Psikolojik savaşın belgeleri sızdı
Cambridge’in 70 milyon sterlinlik Savunma Bakanlığı fonuyla ortakların arasında listelendiği, belgelerde yer aldı. Sızan belgelere göre, İngiliz ordusu, yeni psikolojik savaş ve davranışsal manipülasyon tekniklerini araştırmak üzere felsefecileri, psikologları ve din bilginlerini işe alıyor.
Cambridge tarafından açıklanan belgeler Savunma Bakanlığı’nın, davranışları manipüle etmek için yeni yollar arayışı içinde olduğunu ortaya çıkardı.
“İNSAN DAVRANIŞINI ANLAMA VE ETKİLEME”
Cambridge Üniversitesi, Beşeri ve Sosyal Bilimler Araştırma Gücü (HSSRC) olarak bilinen ve “psikolojik harekatlar” da dahil olmak üzere; güzel sanatlar, beşeri bilimler ve sosyal bilimlerin ordu ve güvenlik stratejilerini nasıl şekillendirebileceğini ele alan bir proje kapsamında, yaklaşık 70 milyon Sterlin fon sağlanan bir ortak olmayı talep ettiği için, Savunma Bakanlığı’na bağlı Savunma Bilimi ve Teknoloji Laboratuvarı (DSTL) yetkilileri tarafından listeye alınan kurumlar arasındaydı.
Üniversitenin sözcülerinden biri, bu talebin sonra geri çekildiğini söyledi.

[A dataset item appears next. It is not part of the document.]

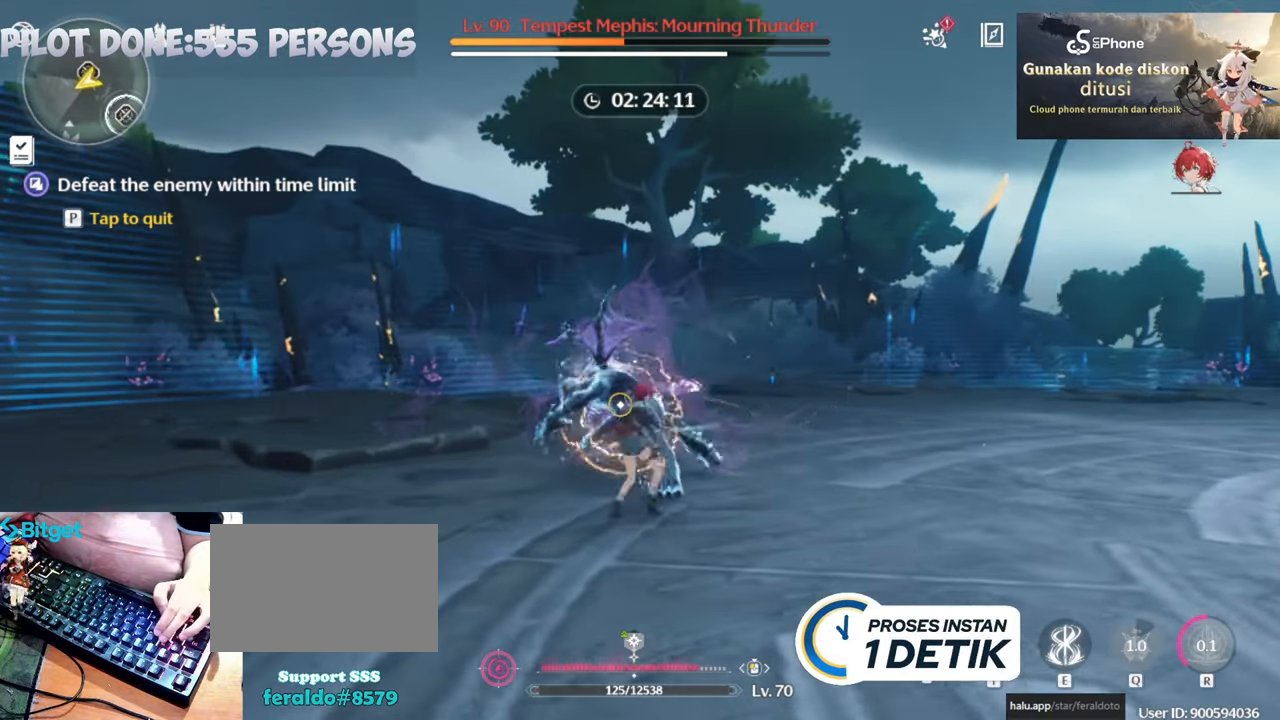
{"keys": [], "mouse": ["left"], "events": [[50, "mouse_left", "up"], [100, "mouse_left", "down"], [233, "mouse_left", "up"], [283, "mouse_left", "down"]]}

Bu projenin diğer ortak adayları da -yine sonradan vazgeçen- Lancaster Üniversitesi ve savunma sanayisi şirketleri BAE Systems ile QinetiQ idi.
İnternet üzerinden yayınlanan ve potansiyel üstlenicilere yönelik hazırlanmış bir slayt gösterisindeki Savunma Bilimi ve Teknoloji Laboratuvarı (DSTL) araştırma öncelikleri listesinde, “bilginin hedeflendirilmiş manipülasyonu” ve “askeri, askeri olmayan, aleni ve gizli tüm ulusal imkan ve kabiliyetlerin koordineli bir biçimde kullanılması” da dahil olmak üzere “insan davranışını anlama ve etkileme”ye yer verildi.
“YASAL KURALLARA UYMAKTADIR”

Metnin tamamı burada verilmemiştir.